Fueron Pilar Roger y el estudio de arquitectura de Eduardo Dorissa y Gonzalo Vidal –ellos siempre a pie de obra– quienes replantearon la distribución interior y modificaron en parte la fisionomía de la estructura exterior. «Ellos, Gonzalo y Eduardo, nos convencieron al resto de mantener la fantástica estructura de fachada, aunque cambiamos las barandillas, ampliamos los huecos de ventanas para ganar luz y añadimos balcones y porches para ganar sombras», nos explica la arquitecta Pilar Roger, quien propuso para el interior una organización más abierta y continua, con una estética homogénea a través de una lista escueta de materiales que se repetirían en todas las estancias. Además diseñó los nuevos baños y una amplísima cocina.
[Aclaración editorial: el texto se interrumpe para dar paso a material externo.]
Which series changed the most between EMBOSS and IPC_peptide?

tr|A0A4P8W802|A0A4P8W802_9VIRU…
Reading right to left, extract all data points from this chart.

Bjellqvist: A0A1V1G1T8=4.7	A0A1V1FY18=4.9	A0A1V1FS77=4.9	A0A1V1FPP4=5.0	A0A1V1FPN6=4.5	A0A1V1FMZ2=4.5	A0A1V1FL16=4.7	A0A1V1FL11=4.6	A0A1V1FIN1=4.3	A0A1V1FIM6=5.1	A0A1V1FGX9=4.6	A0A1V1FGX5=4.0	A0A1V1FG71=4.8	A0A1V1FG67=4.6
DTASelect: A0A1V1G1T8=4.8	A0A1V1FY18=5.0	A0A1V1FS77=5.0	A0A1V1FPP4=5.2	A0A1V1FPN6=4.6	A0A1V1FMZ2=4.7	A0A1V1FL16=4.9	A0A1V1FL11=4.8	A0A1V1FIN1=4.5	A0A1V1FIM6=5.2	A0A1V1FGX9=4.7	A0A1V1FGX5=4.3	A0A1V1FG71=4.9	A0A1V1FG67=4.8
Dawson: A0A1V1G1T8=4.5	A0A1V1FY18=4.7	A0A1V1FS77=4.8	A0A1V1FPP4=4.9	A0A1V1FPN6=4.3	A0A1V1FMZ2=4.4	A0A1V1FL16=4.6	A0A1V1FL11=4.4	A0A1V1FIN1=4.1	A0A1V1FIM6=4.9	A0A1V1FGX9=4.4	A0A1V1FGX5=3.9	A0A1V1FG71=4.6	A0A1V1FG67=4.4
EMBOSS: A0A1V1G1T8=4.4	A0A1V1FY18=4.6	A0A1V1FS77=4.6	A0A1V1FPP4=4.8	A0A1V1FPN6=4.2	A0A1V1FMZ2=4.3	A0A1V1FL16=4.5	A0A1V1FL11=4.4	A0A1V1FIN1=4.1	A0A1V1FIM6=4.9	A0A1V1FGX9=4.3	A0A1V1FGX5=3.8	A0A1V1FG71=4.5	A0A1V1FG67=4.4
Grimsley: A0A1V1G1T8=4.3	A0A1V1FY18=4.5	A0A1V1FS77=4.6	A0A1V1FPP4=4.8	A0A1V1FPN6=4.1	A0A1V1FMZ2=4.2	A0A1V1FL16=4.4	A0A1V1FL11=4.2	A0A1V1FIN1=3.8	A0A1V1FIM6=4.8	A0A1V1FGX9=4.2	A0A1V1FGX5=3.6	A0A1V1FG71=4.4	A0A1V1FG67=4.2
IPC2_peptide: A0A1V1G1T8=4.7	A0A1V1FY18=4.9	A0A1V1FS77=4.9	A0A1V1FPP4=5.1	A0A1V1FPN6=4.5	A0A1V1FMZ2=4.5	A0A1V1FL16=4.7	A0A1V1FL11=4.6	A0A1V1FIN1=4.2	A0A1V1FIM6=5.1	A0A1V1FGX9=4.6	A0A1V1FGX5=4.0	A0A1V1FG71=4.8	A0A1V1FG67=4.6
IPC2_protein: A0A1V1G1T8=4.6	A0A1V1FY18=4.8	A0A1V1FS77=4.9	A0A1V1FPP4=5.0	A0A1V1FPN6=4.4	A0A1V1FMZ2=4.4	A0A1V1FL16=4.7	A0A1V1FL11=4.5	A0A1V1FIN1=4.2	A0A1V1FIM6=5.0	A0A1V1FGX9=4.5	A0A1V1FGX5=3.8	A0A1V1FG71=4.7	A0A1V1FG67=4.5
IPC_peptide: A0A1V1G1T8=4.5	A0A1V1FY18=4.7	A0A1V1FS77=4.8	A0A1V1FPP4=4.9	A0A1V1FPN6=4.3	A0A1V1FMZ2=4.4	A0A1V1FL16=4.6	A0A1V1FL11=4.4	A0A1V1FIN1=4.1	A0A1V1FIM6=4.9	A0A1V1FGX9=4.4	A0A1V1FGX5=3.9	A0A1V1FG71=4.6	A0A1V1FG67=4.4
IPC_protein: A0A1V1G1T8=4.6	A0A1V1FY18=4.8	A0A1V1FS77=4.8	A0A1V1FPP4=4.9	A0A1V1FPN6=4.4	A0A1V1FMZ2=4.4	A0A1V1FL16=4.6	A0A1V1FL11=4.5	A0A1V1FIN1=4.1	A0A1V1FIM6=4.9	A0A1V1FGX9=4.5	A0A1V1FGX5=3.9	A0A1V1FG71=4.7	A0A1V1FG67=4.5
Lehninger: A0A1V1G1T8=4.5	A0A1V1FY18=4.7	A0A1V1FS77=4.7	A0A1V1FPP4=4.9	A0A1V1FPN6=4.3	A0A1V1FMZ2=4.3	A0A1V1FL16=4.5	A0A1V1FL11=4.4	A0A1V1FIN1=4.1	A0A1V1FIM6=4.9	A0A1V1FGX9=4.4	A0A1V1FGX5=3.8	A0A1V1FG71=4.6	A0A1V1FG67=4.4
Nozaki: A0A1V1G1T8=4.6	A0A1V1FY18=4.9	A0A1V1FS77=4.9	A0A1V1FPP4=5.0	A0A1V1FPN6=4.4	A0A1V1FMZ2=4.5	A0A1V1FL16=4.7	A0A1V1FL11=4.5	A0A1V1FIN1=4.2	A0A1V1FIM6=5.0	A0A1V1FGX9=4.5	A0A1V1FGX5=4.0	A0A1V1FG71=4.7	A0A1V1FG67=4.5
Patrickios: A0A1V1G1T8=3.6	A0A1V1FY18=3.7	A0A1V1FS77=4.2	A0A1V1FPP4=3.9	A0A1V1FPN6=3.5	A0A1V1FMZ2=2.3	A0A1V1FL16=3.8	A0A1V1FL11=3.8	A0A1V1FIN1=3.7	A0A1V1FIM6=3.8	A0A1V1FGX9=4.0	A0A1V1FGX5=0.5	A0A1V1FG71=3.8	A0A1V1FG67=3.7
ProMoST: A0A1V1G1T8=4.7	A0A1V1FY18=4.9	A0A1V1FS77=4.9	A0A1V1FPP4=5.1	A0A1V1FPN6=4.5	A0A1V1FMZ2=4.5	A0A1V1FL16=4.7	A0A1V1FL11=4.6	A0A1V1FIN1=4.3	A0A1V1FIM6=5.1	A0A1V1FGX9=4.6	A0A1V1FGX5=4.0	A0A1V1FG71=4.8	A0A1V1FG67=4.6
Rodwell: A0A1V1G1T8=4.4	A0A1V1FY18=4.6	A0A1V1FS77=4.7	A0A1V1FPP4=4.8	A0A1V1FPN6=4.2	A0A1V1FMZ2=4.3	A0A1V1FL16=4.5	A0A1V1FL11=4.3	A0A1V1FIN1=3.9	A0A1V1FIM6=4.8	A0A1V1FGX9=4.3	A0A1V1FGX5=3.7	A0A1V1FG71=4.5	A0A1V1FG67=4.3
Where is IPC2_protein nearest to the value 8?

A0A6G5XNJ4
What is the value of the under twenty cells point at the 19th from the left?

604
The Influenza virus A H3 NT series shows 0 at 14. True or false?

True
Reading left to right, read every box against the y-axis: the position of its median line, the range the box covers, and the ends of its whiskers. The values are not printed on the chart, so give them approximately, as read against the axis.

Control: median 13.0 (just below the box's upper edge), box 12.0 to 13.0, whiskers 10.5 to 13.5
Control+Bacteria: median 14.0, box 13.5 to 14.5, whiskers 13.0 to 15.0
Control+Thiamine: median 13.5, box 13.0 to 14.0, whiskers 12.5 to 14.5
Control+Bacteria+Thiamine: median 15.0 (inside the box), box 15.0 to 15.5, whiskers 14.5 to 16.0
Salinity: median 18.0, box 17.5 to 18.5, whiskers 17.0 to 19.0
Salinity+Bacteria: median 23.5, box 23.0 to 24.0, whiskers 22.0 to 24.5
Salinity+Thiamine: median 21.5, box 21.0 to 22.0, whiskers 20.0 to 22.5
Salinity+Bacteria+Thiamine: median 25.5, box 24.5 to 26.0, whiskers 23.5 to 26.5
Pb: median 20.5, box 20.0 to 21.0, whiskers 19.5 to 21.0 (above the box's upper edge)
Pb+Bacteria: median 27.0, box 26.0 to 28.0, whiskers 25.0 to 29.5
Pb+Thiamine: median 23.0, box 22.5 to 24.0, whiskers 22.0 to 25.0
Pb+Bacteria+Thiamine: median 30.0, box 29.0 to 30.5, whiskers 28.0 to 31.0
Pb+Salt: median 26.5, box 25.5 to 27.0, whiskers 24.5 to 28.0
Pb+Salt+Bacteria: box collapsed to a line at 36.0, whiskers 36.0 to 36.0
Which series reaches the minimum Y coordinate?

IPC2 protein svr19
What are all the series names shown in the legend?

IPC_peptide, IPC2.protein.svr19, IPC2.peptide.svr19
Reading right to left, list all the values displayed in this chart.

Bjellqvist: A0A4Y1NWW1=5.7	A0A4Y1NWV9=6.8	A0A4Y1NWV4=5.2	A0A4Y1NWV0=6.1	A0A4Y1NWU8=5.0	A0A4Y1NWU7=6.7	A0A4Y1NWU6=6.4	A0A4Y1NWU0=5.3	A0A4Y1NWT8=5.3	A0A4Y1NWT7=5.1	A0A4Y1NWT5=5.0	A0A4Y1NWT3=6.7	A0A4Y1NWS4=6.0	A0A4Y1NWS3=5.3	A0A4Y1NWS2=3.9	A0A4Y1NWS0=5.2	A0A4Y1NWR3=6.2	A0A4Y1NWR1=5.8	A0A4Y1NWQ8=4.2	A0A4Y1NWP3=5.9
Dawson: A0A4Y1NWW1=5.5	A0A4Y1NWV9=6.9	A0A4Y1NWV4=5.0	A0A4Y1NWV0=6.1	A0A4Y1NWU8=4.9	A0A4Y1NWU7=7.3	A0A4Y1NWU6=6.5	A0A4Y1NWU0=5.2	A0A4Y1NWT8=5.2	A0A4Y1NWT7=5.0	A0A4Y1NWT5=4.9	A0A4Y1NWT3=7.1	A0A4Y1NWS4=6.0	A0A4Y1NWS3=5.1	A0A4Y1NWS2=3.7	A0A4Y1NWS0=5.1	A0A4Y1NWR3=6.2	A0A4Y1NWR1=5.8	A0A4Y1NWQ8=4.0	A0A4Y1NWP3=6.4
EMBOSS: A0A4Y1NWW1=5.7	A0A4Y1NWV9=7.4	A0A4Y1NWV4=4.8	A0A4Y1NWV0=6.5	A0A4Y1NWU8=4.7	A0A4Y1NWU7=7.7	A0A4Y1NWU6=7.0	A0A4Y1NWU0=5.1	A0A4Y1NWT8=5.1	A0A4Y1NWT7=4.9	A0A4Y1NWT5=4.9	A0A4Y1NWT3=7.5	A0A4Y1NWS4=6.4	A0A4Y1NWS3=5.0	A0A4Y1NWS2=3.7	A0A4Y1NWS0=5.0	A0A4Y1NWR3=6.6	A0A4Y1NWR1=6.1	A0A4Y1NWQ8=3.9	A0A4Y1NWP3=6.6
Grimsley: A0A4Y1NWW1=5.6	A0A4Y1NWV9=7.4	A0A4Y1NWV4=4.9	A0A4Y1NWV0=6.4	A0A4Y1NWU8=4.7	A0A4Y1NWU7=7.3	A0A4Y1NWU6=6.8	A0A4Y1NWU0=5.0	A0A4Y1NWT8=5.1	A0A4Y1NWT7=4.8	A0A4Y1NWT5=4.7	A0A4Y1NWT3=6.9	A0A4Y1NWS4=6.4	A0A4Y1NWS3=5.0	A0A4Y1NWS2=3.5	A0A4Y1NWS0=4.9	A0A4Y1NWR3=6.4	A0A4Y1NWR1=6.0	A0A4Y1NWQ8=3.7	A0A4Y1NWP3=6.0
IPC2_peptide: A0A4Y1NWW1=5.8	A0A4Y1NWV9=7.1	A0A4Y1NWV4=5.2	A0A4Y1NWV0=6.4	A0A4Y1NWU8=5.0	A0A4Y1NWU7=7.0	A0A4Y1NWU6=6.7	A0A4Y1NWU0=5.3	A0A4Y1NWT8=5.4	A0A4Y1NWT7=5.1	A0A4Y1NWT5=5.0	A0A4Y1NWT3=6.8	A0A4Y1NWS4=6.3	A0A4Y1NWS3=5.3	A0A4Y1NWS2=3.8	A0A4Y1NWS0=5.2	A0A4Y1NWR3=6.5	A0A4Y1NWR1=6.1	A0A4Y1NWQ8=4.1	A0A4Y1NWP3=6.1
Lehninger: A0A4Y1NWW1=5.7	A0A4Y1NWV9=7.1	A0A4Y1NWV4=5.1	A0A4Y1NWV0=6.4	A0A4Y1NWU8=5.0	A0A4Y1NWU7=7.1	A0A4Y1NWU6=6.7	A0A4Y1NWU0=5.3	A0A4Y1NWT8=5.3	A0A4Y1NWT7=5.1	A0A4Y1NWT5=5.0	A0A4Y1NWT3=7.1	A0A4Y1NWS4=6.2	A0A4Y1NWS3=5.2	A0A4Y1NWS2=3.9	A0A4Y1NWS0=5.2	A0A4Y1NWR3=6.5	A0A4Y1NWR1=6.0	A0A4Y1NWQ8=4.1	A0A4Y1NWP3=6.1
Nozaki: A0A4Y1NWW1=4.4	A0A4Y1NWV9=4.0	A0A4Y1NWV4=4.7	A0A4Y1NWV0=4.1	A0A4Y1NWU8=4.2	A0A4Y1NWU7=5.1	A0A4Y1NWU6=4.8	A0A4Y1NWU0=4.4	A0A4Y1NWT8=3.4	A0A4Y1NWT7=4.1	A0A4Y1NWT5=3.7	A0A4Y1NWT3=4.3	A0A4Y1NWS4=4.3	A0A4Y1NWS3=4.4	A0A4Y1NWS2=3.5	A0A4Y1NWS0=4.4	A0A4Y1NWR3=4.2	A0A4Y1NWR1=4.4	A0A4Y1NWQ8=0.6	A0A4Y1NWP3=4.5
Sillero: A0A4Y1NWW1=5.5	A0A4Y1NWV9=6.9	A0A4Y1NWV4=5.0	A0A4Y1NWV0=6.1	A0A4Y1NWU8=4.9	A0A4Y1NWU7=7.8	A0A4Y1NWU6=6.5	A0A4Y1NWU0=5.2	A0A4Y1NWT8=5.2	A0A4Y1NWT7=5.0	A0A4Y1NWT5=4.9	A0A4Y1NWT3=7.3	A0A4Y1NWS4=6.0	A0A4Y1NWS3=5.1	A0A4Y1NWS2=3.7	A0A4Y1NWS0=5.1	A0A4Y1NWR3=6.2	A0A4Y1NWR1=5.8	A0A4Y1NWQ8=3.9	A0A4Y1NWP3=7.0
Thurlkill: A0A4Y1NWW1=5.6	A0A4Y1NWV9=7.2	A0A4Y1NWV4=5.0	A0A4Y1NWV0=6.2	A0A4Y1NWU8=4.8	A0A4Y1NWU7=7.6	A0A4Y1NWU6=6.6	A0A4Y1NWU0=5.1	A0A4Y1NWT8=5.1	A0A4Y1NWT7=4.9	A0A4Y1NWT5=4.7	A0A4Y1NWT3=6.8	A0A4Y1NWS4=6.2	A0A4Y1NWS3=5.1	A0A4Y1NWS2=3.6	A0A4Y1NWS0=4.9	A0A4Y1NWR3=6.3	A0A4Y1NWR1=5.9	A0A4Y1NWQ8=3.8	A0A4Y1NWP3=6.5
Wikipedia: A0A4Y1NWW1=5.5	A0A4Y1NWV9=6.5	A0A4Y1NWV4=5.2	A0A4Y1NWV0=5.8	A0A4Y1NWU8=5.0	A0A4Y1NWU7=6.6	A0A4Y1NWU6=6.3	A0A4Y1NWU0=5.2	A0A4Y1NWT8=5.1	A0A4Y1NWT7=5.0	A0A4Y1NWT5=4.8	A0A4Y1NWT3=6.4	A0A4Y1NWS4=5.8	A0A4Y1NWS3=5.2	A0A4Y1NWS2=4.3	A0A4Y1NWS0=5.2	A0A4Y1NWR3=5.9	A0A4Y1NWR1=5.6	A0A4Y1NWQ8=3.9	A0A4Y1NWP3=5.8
Una vez rematado la caja arquitectónica, la interiorista María Lladó fue quien llenó de vida los ambientes con un ameno mix de muebles. Antigüedades de ornamentación sutil, atractivos clásicos del s. XX e incluso diseños a medida ideados por la decoradora fueron encontrando su espacio bajo un criterio de orden y una paleta suave que abarca lacas blancas, decapados o pieles curtidas. Nada oscurece la escena. Y, como efecto de impacto, cuadros y esculturas elevando el nivel decorativo. Sabias mezclas que hablan de equilibrio y gusto.

IDEAS DEL PROYECTO

Continuidad óptica. En la obra se unificaron materiales para lograr un espacio homogéneo, con un suelo de resina liso en color yeso, que parece prolongarse en la pintura blanco roto de las paredes. Una propuesta que intensifica la luz natural.
Cristaleras por doquier. Aunque las fachadas quedaron intactas, se aumentaron los huecos de ventanas llegando hasta el techo y de un extremo a otro de algunos tabiques, con lo que consiguieron espacios en comunicación directa con el exterior.
Iluminación. Muy personalizada y con un toque muy joven. Fantásticos los rieles de focos de dimensiones generosas para enfocar algunos frentes, espejos de baños o incluso obras de arte. Aportan un aire industrial muy en tendencia.